* _TASK ITEM_: Give the lines below again exactly, starting with the line that holds "X64010000Y-22340000D03*" and going on through the line that holds "X40820000Y-43960000D03*".

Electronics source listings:

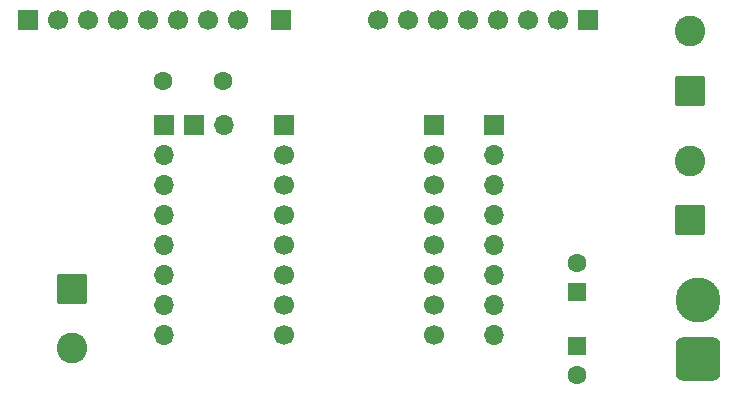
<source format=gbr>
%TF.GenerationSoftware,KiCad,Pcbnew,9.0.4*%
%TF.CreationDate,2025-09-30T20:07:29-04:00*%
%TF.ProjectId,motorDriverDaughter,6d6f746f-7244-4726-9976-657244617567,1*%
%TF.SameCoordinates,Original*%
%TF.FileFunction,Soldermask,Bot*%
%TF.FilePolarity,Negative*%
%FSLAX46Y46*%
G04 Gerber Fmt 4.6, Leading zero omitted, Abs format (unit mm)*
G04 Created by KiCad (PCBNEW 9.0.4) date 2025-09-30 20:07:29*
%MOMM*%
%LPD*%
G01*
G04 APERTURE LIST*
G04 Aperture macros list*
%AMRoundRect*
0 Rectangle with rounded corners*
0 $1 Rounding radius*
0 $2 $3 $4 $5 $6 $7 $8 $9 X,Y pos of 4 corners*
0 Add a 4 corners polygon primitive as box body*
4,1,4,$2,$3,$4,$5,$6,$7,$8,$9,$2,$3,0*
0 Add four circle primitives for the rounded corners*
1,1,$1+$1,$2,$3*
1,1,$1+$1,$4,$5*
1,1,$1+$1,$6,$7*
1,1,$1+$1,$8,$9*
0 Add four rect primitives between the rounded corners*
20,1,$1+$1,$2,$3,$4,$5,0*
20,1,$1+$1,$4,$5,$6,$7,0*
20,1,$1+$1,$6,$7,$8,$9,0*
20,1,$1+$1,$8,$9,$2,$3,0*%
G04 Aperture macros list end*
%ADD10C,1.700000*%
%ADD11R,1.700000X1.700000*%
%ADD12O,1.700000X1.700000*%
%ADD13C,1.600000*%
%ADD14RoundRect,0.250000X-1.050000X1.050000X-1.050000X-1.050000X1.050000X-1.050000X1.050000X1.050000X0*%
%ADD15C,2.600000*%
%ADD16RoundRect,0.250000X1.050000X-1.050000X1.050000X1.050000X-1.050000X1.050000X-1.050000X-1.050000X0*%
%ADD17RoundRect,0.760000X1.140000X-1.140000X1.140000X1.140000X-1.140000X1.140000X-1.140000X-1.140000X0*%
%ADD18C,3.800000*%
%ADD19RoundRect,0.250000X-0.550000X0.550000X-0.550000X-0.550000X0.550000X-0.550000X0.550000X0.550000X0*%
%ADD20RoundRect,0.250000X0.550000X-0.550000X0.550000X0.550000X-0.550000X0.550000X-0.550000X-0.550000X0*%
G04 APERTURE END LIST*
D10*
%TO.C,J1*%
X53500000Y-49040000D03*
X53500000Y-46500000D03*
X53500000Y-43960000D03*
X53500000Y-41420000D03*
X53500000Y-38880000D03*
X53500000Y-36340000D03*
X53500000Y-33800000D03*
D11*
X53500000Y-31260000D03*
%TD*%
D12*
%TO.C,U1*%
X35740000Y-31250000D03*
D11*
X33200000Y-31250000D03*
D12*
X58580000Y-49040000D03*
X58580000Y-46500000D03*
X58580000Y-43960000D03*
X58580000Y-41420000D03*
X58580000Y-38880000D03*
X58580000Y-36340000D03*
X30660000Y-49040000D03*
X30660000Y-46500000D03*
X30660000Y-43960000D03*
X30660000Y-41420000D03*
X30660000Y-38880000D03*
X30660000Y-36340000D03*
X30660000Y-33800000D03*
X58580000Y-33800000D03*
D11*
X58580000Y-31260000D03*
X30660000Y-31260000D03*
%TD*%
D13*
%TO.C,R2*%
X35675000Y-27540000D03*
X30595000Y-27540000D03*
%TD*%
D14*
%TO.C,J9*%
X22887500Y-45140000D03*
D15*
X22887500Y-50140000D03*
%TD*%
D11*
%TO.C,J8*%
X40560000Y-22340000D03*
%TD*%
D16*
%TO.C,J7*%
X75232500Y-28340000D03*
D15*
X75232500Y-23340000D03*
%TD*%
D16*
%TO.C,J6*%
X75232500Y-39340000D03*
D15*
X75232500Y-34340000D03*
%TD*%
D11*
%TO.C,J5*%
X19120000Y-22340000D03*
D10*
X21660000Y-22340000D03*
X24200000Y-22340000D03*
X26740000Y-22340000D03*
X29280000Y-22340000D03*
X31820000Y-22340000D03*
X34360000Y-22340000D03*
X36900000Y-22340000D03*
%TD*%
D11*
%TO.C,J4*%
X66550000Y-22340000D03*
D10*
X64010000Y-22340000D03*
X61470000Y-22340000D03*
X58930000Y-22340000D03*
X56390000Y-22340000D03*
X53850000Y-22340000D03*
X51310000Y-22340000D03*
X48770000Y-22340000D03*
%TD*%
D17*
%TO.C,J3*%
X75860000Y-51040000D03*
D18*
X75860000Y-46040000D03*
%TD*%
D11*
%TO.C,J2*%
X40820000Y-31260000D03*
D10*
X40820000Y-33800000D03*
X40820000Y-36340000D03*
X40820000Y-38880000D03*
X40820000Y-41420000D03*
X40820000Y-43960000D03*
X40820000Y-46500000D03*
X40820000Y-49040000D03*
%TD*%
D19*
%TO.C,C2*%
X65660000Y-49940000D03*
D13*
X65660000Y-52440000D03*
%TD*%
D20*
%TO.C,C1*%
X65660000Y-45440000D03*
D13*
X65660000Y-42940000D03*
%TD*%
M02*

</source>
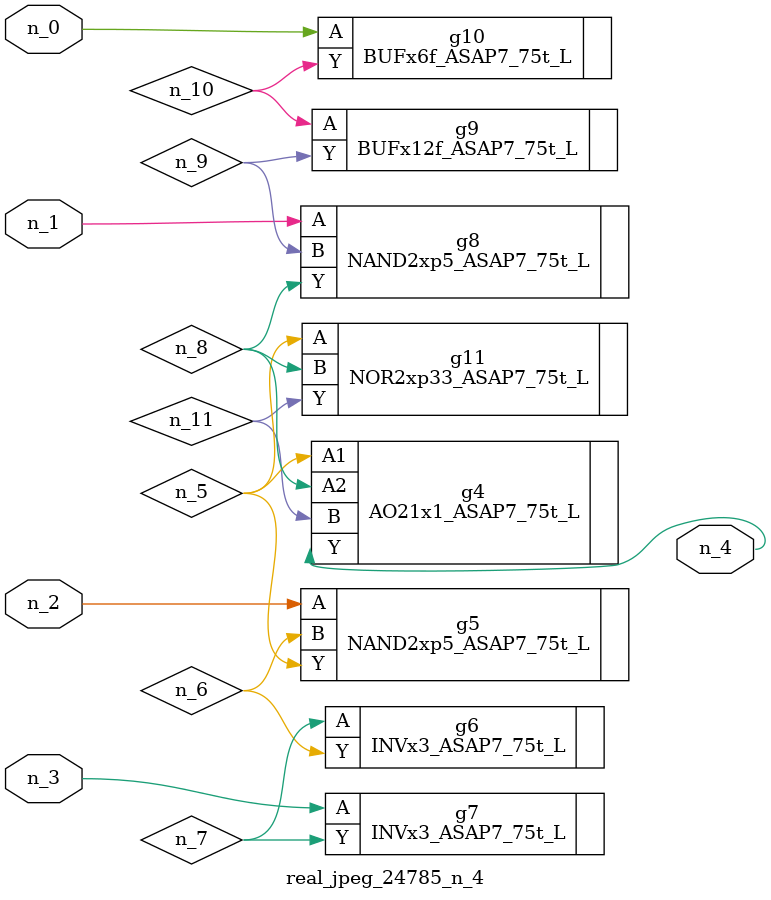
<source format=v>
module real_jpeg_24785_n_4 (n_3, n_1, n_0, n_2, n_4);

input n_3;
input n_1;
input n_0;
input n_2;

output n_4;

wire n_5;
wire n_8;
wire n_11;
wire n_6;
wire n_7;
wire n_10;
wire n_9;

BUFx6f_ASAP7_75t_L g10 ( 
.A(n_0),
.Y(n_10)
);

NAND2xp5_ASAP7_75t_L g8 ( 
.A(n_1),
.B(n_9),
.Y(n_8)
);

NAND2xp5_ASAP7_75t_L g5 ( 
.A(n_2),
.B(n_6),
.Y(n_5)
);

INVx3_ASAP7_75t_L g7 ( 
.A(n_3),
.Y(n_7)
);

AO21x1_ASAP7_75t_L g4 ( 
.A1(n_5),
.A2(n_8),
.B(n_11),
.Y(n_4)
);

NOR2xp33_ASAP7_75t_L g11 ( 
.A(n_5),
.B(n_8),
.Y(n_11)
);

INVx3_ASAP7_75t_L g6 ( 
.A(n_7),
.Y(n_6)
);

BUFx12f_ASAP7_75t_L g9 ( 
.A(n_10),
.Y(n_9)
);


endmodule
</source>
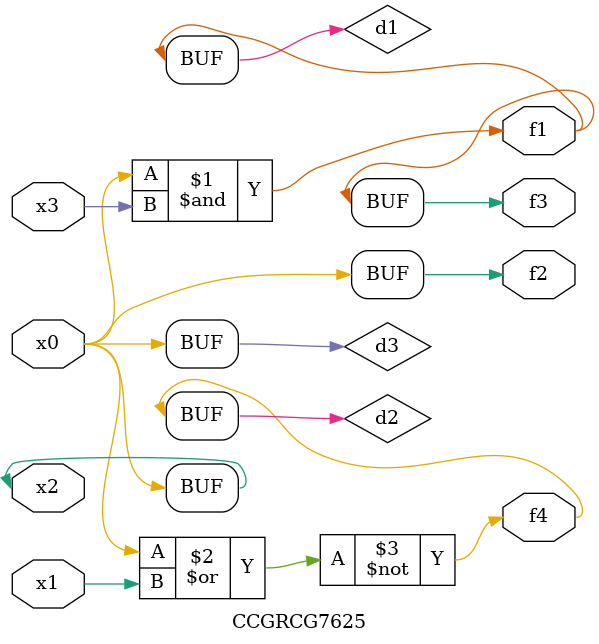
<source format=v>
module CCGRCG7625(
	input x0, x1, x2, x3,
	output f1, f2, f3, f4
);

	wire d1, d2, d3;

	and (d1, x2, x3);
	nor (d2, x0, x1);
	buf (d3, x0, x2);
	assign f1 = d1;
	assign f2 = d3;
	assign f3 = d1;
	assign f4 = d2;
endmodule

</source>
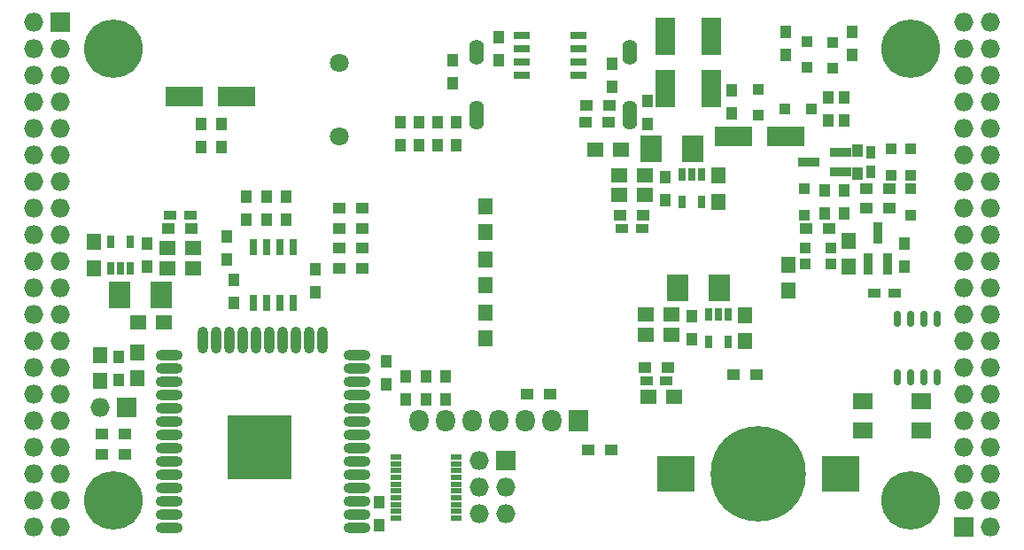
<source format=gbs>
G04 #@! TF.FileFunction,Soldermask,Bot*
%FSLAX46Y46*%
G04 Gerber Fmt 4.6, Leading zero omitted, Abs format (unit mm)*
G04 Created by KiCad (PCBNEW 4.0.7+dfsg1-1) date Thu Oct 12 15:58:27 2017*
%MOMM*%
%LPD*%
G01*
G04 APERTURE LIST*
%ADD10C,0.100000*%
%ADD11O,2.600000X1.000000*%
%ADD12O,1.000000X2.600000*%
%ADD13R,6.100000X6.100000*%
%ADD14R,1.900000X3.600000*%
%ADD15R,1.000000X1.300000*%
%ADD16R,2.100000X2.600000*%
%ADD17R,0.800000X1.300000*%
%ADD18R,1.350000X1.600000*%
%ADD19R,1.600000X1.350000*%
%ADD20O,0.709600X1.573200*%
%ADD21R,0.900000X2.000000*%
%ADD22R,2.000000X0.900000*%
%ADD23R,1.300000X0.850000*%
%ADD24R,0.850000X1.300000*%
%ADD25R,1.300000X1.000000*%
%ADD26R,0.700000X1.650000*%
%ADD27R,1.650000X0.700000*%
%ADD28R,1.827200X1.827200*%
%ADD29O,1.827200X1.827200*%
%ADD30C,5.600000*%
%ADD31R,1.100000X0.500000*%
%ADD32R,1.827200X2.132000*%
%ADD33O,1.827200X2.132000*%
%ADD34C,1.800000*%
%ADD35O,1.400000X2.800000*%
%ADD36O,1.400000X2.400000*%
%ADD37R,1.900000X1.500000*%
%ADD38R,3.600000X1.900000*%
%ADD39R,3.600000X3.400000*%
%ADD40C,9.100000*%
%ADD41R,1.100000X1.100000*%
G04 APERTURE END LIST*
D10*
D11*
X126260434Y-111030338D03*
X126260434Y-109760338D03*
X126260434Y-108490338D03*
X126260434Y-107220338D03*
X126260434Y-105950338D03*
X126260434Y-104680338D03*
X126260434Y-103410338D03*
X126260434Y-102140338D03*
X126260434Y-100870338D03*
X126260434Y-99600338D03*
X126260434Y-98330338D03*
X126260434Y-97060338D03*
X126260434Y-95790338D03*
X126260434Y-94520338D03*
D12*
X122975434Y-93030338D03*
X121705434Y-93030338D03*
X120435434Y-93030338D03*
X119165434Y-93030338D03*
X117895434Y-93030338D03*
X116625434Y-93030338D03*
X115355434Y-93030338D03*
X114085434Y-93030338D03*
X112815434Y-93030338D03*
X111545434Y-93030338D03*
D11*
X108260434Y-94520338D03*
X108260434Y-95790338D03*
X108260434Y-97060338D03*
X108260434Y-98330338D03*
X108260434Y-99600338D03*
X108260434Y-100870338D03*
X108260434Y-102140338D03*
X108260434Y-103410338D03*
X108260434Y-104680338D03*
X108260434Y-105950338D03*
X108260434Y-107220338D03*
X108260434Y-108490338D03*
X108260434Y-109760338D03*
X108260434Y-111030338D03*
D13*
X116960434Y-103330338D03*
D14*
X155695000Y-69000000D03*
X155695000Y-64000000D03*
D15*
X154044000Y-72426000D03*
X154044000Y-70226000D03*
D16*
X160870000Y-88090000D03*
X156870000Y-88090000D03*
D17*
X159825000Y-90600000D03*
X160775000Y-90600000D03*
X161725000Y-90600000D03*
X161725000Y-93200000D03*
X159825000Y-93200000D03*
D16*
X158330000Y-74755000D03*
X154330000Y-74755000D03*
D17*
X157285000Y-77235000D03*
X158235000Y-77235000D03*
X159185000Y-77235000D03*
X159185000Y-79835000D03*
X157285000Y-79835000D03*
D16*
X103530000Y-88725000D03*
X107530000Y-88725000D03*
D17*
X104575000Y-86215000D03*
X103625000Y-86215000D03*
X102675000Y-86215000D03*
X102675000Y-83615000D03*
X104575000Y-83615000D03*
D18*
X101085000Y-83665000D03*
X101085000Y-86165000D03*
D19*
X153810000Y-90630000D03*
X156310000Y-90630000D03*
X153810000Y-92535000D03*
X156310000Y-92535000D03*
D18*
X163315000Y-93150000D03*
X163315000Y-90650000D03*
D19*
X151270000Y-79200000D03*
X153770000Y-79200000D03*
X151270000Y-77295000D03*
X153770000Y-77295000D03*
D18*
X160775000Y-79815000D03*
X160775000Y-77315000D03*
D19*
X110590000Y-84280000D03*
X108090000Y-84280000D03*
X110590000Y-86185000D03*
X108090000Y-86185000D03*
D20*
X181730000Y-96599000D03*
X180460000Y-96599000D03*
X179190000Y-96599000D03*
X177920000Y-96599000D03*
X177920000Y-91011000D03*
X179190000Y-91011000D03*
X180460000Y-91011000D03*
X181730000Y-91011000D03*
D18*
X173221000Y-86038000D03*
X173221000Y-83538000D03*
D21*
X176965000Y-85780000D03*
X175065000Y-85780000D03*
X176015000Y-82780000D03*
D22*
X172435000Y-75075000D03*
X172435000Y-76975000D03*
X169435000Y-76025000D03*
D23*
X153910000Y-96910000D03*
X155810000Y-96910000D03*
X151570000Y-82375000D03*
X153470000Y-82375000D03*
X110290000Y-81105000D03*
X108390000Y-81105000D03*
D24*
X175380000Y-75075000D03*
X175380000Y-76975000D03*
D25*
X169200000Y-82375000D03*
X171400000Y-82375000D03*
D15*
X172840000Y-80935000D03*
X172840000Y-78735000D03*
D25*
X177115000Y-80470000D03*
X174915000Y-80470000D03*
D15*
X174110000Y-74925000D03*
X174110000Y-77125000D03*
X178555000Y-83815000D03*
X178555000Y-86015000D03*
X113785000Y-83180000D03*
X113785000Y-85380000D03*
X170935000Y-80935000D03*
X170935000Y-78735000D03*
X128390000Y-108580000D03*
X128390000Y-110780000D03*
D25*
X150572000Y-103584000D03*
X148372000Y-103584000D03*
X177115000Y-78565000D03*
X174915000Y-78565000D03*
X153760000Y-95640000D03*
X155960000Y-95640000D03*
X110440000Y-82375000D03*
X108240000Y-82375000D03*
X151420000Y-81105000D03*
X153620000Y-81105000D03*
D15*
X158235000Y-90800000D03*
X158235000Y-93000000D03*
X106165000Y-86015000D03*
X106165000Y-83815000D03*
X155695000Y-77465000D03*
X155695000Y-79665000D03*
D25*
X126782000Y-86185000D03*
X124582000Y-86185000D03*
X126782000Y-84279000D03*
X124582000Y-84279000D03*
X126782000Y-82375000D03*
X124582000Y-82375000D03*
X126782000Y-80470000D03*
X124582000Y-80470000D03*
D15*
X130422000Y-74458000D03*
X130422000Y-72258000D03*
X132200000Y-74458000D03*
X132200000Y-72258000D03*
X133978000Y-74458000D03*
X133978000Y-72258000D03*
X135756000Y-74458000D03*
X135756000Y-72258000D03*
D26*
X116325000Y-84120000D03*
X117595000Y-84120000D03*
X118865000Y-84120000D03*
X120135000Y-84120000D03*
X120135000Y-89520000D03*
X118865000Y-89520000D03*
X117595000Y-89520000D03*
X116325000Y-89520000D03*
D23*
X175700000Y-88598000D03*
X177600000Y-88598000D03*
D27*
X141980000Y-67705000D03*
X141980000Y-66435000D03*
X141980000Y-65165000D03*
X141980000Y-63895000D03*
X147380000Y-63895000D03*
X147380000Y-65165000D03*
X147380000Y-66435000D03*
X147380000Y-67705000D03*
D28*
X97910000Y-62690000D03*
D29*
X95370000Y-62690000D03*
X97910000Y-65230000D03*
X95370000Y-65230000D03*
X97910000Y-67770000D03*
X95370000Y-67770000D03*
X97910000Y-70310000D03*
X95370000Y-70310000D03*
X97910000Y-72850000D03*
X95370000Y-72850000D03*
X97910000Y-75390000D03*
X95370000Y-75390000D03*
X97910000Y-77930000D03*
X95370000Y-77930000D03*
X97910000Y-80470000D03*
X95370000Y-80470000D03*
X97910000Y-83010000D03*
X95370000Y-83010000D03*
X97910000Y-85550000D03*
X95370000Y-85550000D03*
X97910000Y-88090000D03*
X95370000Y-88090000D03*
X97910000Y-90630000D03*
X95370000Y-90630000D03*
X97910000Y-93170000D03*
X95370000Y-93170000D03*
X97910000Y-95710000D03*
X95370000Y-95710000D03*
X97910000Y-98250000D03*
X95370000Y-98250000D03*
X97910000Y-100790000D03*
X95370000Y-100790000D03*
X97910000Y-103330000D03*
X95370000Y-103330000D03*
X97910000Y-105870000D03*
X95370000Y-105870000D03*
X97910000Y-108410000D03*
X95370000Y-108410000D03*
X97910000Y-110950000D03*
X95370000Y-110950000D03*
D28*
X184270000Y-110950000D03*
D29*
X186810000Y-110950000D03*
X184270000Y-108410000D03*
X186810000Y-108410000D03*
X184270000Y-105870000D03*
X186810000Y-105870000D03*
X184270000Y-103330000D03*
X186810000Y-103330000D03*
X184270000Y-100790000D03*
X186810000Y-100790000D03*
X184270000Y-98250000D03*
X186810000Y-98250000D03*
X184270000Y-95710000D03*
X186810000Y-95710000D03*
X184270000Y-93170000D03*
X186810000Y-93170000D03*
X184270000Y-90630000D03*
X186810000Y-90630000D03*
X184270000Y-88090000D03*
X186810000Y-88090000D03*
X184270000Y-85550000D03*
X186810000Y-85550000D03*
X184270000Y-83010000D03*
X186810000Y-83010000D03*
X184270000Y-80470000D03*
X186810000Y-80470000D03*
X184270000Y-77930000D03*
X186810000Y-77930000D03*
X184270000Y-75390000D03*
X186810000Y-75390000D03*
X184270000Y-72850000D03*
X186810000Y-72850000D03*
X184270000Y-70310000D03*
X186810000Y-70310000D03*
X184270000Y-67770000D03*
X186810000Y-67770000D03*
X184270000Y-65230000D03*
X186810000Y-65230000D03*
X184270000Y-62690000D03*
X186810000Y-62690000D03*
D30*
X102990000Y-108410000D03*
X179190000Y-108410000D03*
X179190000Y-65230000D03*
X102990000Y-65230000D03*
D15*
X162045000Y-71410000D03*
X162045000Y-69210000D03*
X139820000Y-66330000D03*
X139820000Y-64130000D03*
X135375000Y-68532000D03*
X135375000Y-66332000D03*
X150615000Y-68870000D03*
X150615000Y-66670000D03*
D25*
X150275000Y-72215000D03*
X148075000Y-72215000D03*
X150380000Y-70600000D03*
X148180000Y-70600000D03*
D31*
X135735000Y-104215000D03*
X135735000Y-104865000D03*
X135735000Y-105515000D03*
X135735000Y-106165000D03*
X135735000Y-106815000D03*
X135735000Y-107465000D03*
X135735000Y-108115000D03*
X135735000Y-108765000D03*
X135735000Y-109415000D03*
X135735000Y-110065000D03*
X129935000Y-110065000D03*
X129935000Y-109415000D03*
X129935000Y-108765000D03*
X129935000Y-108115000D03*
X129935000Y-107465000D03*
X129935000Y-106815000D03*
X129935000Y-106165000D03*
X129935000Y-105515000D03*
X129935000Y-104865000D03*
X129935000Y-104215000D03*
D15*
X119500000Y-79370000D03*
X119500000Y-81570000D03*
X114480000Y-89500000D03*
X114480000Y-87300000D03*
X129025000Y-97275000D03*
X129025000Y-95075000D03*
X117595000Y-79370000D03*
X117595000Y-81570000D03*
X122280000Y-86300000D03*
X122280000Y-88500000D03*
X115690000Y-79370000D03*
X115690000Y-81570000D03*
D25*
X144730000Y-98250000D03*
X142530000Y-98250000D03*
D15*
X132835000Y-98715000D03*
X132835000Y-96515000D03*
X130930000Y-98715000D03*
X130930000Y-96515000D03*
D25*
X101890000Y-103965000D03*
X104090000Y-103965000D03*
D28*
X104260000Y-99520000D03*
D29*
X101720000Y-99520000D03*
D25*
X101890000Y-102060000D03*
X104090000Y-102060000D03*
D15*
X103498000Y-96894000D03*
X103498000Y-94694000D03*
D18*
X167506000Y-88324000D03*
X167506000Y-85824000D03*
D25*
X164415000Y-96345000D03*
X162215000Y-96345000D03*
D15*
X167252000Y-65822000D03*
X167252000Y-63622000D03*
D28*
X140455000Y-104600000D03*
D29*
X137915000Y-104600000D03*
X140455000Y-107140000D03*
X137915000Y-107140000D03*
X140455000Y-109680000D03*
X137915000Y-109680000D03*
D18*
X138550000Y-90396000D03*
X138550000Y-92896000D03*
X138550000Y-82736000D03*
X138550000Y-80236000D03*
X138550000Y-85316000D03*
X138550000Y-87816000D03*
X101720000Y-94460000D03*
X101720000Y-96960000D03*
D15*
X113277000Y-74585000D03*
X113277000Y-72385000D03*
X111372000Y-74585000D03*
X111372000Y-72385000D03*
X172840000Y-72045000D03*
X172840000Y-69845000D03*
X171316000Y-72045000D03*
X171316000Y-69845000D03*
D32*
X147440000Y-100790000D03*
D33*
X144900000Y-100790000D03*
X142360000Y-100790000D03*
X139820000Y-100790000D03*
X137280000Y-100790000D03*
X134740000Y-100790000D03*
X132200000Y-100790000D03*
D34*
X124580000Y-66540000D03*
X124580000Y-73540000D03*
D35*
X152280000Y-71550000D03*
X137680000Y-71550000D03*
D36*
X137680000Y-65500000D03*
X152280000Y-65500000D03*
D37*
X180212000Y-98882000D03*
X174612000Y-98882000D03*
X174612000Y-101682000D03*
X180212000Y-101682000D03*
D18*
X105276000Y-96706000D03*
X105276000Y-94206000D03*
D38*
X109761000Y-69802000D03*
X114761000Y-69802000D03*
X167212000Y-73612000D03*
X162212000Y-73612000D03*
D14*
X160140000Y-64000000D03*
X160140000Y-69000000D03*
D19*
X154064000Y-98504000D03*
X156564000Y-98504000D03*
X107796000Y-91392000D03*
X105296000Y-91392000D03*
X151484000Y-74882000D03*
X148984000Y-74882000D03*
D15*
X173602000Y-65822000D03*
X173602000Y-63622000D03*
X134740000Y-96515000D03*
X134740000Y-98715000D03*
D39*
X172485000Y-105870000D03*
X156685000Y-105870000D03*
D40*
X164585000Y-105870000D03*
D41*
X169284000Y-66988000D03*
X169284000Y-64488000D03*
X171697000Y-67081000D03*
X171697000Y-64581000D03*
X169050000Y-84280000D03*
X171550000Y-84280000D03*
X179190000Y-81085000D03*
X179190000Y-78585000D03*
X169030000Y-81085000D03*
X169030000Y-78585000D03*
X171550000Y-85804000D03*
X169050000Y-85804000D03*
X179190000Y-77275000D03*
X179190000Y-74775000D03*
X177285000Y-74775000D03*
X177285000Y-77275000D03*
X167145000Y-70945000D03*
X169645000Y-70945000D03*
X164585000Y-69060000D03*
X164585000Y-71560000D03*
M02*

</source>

* _FINAL ANSWER_:
X64010000Y-22340000D03*
X61470000Y-22340000D03*
X58930000Y-22340000D03*
X56390000Y-22340000D03*
X53850000Y-22340000D03*
X51310000Y-22340000D03*
X48770000Y-22340000D03*
%TD*%
D17*
%TO.C,J3*%
X75860000Y-51040000D03*
D18*
X75860000Y-46040000D03*
%TD*%
D11*
%TO.C,J2*%
X40820000Y-31260000D03*
D10*
X40820000Y-33800000D03*
X40820000Y-36340000D03*
X40820000Y-38880000D03*
X40820000Y-41420000D03*
X40820000Y-43960000D03*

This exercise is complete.